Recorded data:

*** Block opens ***

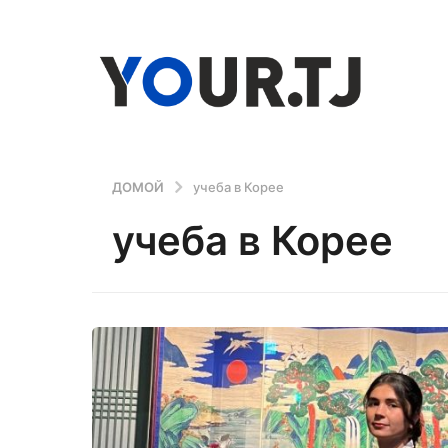
ДОМОЙ
учеба в Корее
учеба в Корее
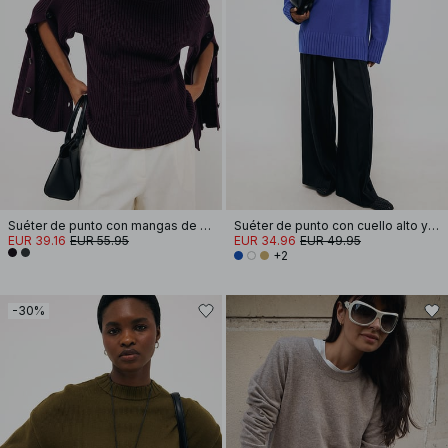
Suéter de punto con mangas de botón
Suéter de punto con cuello alto y detalle de costura
EUR 39.16
EUR 55.95
EUR 34.96
EUR 49.95
+2
-30%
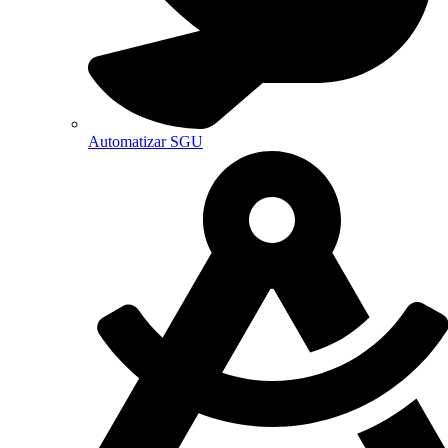
Automatizar SGU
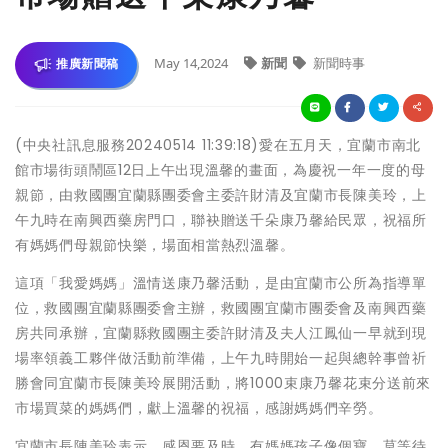
May 14,2024
新聞
新聞時事
推廣新聞稿
(中央社訊息服務20240514 11:39:18)愛在五月天，宜蘭市南北
館市場街頭鬧區12日上午出現溫馨的畫面，為慶祝一年一度的母
親節，由救國團宜蘭縣團委會主委許財清及宜蘭市長陳美玲，上
午九時在南興西藥房門口，聯袂贈送千朵康乃馨給民眾，祝福所
有媽媽們母親節快樂，場面相當熱烈溫馨。
這項「我愛媽媽」溫情送康乃馨活動，是由宜蘭市公所為指導單
位，救國團宜蘭縣團委會主辦，救國團宜蘭市團委會及南興西藥
房共同承辦，宜蘭縣救國團主委許財清及夫人江鳳仙一早就到現
場率領義工夥伴做活動前準備，上午九時開始一起與總幹事曾祈
勝會同宜蘭市長陳美玲展開活動，將1000束康乃馨花束分送前來
市場買菜的媽媽們，獻上溫馨的祝福，感謝媽媽們辛勞。
宜蘭市長陳美玲表示，感恩要及時，有媽媽孩子像個寶，莫等待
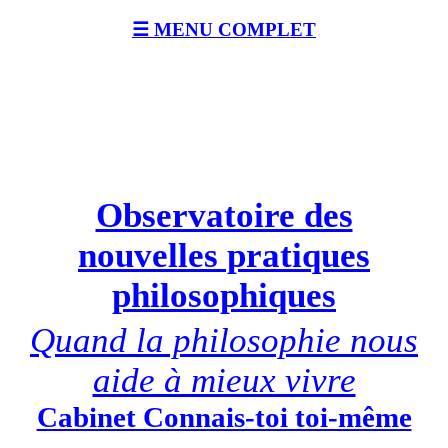
☰ MENU COMPLET
Observatoire des
nouvelles pratiques
philosophiques
Quand la philosophie nous
aide à mieux vivre
Cabinet Connais-toi toi-même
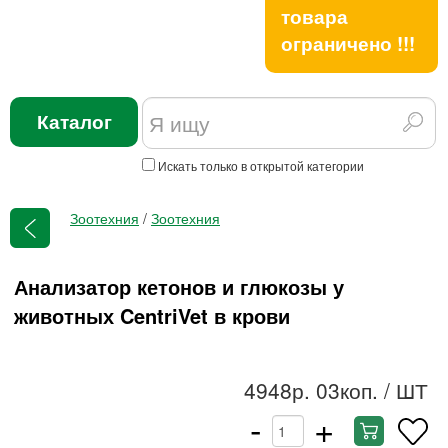
товара
ограничено !!!
Каталог
Искать только в открытой категории
Зоотехния
/
Зоотехния
Анализатор кетонов и глюкозы у
животных CentriVet в крови
4948р. 03коп.
/ ШТ
-
+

*** Block closes ***

■ DIRECTIONS
Establish how many lines of the data above contain "Suéter". State that number and no more.

■ EXERCISE ANSWER
2